HARRIS: And, John, finally this morning, can you clear up something for us about the process that's involved here? And the wire services are all saying that vice president Gore is going to be making the call to Lieberman later, and yet and still here we are reporting this on the air. And we're not alone doing this. It's all over the place. How exactly does this all work out? Is Lieberman there in Nashville right now?
KING: No, Lieberman is not in Nashville right now. Indeed, they already have a campaign team in place: a campaign manager, a communications director, advanced people to help him out. They are here in Nashville and they will fly later today to pick up Senator Lieberman and bring him here for the announcement tomorrow. He will get the official phone call from the vice president, we're told, around noon.
But he knows he is being considered. There have been signals back and forth that he was on the list of finalists. And if he did not want to be considered, the Gore campaign says he's had plenty of opportunity to take himself out of the running.

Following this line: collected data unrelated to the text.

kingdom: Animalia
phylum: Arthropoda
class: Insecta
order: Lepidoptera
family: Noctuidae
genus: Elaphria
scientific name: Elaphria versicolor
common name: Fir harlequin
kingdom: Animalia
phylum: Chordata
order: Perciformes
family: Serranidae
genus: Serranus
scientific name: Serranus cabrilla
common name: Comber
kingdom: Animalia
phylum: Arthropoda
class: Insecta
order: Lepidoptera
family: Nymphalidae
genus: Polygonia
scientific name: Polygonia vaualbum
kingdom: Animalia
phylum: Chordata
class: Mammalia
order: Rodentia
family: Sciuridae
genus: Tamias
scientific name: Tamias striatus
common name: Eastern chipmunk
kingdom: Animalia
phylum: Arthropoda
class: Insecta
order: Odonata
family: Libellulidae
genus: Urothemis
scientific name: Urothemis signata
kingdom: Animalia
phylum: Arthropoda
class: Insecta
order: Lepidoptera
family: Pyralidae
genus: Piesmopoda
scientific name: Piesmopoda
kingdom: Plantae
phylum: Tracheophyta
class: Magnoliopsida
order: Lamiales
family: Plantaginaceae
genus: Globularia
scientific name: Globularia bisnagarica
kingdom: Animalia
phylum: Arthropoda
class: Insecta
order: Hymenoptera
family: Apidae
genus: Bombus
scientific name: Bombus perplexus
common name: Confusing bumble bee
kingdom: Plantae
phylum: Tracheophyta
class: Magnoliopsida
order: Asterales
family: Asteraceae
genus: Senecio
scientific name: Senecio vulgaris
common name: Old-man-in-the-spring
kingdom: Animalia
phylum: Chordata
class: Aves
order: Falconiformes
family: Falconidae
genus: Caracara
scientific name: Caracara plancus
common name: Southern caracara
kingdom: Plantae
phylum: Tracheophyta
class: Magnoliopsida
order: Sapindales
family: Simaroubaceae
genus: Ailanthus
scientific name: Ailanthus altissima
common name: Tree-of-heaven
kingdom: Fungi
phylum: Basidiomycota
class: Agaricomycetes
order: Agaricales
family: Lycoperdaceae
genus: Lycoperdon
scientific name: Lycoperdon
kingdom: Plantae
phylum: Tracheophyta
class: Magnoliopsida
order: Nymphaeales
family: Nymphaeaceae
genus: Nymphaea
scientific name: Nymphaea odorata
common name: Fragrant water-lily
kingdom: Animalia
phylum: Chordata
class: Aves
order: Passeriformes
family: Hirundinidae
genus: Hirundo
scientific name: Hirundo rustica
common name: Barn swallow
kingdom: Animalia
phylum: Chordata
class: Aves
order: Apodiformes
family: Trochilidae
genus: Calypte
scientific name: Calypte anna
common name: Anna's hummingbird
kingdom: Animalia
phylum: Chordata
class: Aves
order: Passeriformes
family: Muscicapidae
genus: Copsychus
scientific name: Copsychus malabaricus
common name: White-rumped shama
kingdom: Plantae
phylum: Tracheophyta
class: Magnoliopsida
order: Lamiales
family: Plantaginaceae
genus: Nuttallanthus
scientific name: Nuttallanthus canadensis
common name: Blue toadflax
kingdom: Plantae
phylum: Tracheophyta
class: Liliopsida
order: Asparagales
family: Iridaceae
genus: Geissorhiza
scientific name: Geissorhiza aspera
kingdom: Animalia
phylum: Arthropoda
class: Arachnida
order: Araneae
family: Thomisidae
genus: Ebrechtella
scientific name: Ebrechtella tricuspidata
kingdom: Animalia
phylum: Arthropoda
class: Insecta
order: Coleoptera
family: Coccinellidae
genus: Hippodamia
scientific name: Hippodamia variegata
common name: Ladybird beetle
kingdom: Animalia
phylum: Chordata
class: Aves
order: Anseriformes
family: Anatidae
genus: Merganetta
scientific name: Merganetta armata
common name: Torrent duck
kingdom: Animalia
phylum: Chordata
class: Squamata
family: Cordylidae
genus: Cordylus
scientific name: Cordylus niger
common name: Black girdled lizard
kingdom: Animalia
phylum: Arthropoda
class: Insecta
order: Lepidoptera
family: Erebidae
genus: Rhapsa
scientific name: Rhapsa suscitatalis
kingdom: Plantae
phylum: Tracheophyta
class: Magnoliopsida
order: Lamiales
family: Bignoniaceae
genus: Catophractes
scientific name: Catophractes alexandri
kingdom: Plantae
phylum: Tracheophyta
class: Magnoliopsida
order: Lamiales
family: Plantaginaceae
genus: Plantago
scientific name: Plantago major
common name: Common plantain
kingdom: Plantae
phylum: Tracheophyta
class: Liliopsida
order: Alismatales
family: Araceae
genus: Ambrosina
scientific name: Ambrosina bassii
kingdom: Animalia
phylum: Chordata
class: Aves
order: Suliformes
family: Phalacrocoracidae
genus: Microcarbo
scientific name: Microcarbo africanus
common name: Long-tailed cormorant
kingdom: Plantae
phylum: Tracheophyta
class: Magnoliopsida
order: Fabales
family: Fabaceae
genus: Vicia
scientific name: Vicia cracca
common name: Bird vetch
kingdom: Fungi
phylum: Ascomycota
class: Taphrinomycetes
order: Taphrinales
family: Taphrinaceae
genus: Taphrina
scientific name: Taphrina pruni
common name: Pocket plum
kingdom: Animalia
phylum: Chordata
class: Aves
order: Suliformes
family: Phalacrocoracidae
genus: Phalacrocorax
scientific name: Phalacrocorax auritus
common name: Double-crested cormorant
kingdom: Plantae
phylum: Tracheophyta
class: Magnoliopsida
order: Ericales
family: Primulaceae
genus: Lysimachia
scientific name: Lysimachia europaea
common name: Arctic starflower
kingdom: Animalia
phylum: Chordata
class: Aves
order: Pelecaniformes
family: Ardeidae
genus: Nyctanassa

Instead, we are told by Democratic sources, he has voiced interest, and indeed he has assured the Gore campaign he would accept the vice presidential spot on the ticket if it were offered.
The vice president, again, scheduled to make that phone call in a few hours here in Nashville. Senator Lieberman will be here for an announcement noontime tomorrow -- Leon.
HARRIS: Thanks much, John King in Nashville. You know how much we like to give away big secrets. Appreciate it.